Fructose-1,6-bisphosphatase 1 functions as a protein phosphatase to dephosphorylate histone H3 and suppresses PPARα-regulated gene transcription and tumour growth

Tumour cells exhibit greater metabolic plasticity than normal cells and possess selective advantages for survival and proliferation with unclearly defined mechanisms. Here we demonstrate that glucose deprivation in normal hepatocytes induces PERK-mediated fructose-1,6-bisphosphatase 1 (FBP1) S170 phosphorylation, which converts the FBP1 tetramer to monomers and exposes its nuclear localization signal for nuclear translocation. Importantly, nuclear FBP1 binds PPAR alpha and functions as a protein phosphatase that dephosphorylates histone H3T11 and suppresses PPAR alpha-mediated beta-oxidation gene expression. In contrast, FBP1 S124 is O-GlcNAcylated by overexpressed O-linked N-acetylglucosamine transferase in hepatocellular carcinoma cells, leading to inhibition of FBP1 S170 phosphorylation and enhancement of beta-oxidation for tumour growth. In addition, FBP1 S170 phosphorylation inversely correlates with beta-oxidation gene expression in hepatocellular carcinoma specimens and patient survival duration. These findings highlight the differential role of FBP1 in gene regulation in normal and tumour cells through direct chromatin modulation and underscore the inactivation of its protein phosphatase function in tumour growth.

Automated summary

Tumour cells exhibit greater metabolic plasticity than normal cells, but the mechanisms behind their selective advantages for survival and proliferation are not fully understood.

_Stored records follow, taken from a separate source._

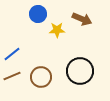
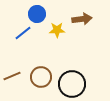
blue circle: moved 1 px left
brown arrow: rotated 30 degrees counterclockwise
blue line: moved 11 px right, 21 px up
black circle: moved 8 px left, 13 px down
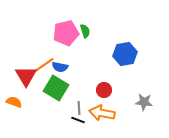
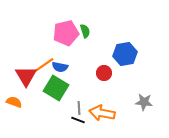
red circle: moved 17 px up
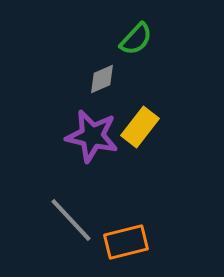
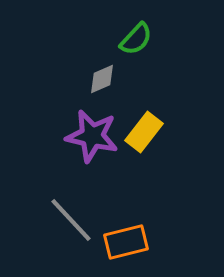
yellow rectangle: moved 4 px right, 5 px down
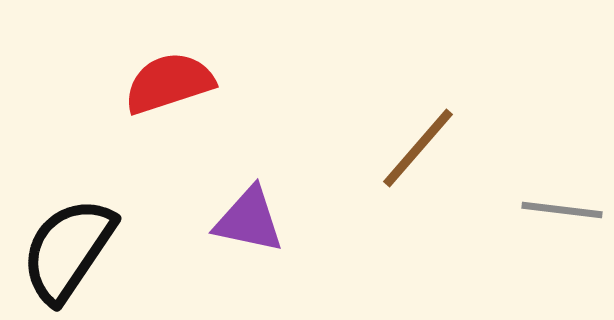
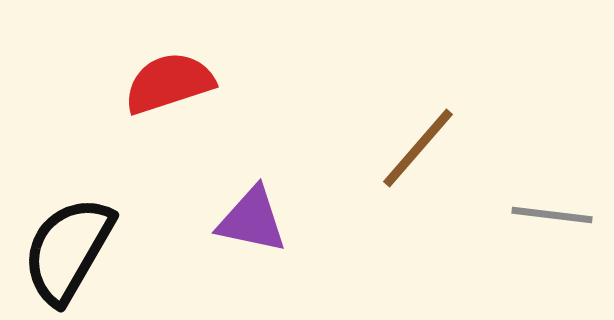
gray line: moved 10 px left, 5 px down
purple triangle: moved 3 px right
black semicircle: rotated 4 degrees counterclockwise
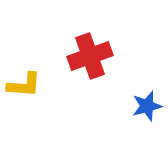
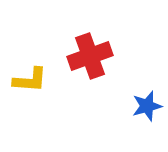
yellow L-shape: moved 6 px right, 5 px up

This study found that glucose deprivation in normal hepatocytes induces PERK-mediated FBP1 S170 phosphorylation, leading to nuclear translocation and suppression of PPAR alpha-mediated beta-oxidation gene expression. In contrast, hepatocellular carcinoma cells exhibit O-GlcNAcylation of FBP1 S124, which inhibits FBP1 S170 phosphorylation and enhances beta-oxidation for tumour growth.